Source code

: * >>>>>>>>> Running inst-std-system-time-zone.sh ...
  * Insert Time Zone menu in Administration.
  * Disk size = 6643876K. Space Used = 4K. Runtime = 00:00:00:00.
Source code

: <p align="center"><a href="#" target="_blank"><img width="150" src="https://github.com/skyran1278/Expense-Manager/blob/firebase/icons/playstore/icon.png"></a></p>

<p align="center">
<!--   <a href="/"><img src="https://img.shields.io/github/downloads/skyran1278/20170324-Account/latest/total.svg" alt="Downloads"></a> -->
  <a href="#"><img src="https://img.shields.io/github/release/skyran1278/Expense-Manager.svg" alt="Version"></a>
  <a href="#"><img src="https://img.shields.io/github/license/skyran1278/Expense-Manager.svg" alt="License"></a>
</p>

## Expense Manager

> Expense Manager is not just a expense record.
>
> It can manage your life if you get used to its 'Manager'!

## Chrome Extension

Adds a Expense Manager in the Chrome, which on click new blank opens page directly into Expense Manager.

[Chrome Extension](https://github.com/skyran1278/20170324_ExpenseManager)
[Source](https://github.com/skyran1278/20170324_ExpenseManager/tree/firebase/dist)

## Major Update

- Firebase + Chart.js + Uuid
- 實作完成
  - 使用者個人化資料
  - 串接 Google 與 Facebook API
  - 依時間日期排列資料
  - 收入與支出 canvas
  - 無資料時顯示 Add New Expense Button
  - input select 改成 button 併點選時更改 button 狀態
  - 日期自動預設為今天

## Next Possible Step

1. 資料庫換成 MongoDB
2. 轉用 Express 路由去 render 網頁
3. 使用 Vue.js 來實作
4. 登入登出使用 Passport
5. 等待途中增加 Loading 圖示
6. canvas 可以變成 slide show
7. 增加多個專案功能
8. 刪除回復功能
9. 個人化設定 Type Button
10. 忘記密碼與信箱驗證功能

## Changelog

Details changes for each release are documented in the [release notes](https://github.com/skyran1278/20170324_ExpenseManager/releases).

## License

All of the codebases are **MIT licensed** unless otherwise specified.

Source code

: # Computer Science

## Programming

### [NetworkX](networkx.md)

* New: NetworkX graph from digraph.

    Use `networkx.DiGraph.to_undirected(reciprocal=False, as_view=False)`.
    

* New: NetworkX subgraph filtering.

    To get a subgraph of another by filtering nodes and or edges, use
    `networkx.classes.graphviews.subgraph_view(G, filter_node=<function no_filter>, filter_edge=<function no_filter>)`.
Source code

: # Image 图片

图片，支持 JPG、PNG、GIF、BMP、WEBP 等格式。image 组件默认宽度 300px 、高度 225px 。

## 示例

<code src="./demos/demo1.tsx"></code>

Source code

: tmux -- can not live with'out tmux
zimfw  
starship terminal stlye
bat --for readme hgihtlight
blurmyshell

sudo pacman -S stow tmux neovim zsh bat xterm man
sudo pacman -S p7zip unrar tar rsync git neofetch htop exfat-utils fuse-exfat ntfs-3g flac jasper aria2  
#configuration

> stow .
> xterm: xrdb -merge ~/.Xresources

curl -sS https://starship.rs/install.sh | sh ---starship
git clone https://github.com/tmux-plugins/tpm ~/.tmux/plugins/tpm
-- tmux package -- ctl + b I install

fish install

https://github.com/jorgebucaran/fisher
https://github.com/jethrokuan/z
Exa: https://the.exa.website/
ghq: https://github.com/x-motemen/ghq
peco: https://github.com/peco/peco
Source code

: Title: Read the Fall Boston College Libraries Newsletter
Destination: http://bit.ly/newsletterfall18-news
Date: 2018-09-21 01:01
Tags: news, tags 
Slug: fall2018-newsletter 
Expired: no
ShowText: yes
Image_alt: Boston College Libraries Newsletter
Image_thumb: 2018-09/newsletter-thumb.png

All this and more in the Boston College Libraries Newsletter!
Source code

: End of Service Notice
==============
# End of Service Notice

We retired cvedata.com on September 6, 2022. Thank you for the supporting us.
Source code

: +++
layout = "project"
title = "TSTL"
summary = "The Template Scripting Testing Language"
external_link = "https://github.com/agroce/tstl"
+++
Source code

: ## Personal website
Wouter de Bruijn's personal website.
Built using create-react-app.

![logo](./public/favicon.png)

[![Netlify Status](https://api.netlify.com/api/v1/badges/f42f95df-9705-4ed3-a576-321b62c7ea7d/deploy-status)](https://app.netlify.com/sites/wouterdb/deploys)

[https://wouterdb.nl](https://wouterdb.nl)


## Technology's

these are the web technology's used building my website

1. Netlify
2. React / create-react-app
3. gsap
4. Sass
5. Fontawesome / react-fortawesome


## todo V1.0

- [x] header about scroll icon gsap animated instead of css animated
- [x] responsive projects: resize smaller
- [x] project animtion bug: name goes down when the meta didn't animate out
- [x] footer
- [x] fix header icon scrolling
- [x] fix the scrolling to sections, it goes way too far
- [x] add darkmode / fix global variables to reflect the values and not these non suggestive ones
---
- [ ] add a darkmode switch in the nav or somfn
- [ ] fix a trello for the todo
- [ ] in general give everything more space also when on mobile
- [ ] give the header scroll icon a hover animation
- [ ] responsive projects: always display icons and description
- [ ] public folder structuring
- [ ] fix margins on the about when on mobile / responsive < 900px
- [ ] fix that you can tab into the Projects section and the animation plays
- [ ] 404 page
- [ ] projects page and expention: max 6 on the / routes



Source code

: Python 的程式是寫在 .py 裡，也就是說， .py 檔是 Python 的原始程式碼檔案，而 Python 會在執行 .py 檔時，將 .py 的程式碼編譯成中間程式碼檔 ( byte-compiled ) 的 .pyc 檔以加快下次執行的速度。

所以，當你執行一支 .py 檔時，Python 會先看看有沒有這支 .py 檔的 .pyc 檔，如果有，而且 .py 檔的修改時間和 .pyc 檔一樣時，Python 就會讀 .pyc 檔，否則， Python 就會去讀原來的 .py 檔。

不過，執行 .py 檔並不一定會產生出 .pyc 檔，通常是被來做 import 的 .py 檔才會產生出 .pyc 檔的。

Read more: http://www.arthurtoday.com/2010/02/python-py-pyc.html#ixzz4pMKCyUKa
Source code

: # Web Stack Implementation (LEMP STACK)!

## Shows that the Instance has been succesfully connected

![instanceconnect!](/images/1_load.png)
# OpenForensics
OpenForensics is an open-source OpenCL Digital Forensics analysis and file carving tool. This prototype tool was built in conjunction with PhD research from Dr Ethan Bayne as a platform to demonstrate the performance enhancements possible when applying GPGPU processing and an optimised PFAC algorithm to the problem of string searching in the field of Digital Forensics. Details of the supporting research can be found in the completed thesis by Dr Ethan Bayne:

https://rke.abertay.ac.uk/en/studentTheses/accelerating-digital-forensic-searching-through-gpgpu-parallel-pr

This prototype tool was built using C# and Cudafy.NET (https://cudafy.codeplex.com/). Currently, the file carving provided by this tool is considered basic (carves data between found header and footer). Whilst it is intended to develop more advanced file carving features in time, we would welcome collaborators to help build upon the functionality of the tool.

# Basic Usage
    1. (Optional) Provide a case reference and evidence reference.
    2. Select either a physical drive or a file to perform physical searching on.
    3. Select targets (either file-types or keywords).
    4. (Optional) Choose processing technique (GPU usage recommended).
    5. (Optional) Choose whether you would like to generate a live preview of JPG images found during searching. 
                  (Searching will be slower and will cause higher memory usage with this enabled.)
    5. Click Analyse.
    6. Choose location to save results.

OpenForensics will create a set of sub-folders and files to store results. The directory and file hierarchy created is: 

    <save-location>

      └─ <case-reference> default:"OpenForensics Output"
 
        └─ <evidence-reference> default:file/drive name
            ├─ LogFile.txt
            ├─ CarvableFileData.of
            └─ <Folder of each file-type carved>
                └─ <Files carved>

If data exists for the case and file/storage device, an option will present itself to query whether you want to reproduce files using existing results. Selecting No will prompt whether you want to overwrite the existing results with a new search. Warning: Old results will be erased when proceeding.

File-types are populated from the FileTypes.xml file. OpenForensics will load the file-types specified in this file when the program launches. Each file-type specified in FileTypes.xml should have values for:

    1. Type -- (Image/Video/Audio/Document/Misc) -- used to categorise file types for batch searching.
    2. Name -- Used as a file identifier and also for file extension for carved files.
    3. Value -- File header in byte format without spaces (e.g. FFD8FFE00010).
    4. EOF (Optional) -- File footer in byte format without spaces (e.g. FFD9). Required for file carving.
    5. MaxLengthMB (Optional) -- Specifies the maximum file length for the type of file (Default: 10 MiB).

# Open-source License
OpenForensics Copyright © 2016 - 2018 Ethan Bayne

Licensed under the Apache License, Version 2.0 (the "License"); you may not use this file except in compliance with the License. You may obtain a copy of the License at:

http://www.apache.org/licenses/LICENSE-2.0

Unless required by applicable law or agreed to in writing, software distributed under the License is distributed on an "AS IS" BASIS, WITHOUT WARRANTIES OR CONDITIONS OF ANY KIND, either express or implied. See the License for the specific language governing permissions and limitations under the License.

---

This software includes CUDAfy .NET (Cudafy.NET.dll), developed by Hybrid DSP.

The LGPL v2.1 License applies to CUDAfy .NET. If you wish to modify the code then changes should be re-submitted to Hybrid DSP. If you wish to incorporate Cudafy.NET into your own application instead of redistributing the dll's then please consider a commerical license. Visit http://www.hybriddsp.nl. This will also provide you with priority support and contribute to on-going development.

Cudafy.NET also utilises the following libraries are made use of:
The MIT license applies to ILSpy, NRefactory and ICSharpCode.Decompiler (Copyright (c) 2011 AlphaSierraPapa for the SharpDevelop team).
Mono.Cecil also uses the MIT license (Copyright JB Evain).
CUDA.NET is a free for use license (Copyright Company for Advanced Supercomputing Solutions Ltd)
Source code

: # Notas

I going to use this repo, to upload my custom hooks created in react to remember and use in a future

→ **What to do**
Reproduce, word for word, the part of the entries that opens with the line containing "OpenForensics will create" and closes with the line containing "File-types are populated", including both of those lines.

→ **Written response**
OpenForensics will create a set of sub-folders and files to store results. The directory and file hierarchy created is: 

    <save-location>

      └─ <case-reference> default:"OpenForensics Output"
 
        └─ <evidence-reference> default:file/drive name
            ├─ LogFile.txt
            ├─ CarvableFileData.of
            └─ <Folder of each file-type carved>
                └─ <Files carved>

If data exists for the case and file/storage device, an option will present itself to query whether you want to reproduce files using existing results. Selecting No will prompt whether you want to overwrite the existing results with a new search. Warning: Old results will be erased when proceeding.

File-types are populated from the FileTypes.xml file. OpenForensics will load the file-types specified in this file when the program launches. Each file-type specified in FileTypes.xml should have values for:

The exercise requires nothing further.